* _TASK BRIEF_
Filter the entries for the string "areas". Copy each line that has it.

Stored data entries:
──────

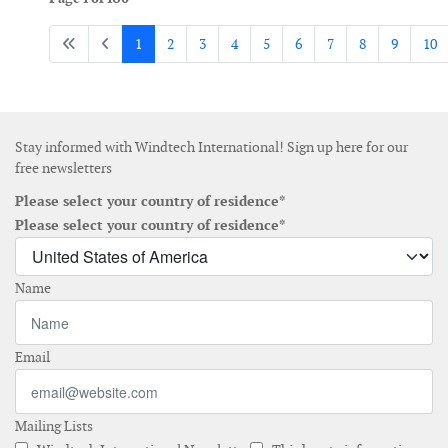
1
2
3
4
5
6
7
8
9
10
Stay informed with Windtech International! Sign up here for our
free newsletters
Please select your country of residence*
Please select your country of residence*
Name
Email
Mailing Lists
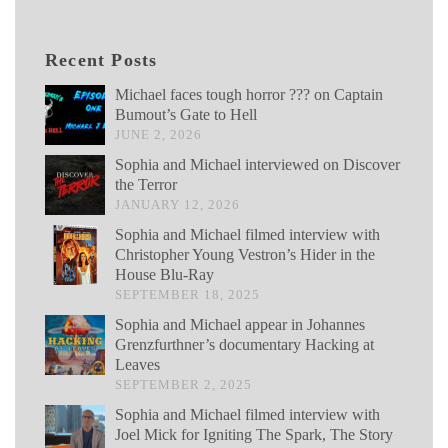
Recent Posts
Michael faces tough horror ??? on Captain
Bumout’s Gate to Hell
JUNE 2, 2026
Sophia and Michael interviewed on Discover
the Terror
JANUARY 12, 2026
Sophia and Michael filmed interview with
Christopher Young Vestron’s Hider in the
House Blu-Ray
SEPTEMBER 18, 2025
Sophia and Michael appear in Johannes
Grenzfurthner’s documentary Hacking at
Leaves
SEPTEMBER 2, 2025
Sophia and Michael filmed interview with
Joel Mick for Igniting The Spark, The Story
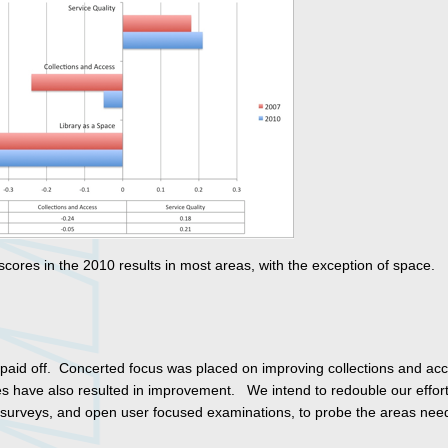
ores in the 2010 results in most areas, with the exception of space.
paid off. Concerted focus was placed on improving collections and acc
es have also resulted in improvement. We intend to redouble our effor
d surveys, and open user focused examinations, to probe the areas nee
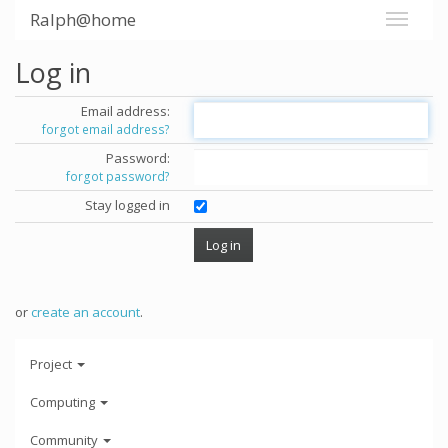
Ralph@home
Log in
Email address:
forgot email address?
Password:
forgot password?
Stay logged in
or
create an account
.
Project
Computing
Community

──────

* _TASK SOLUTION_
ores in the 2010 results in most areas, with the exception of space.
d surveys, and open user focused examinations, to probe the areas nee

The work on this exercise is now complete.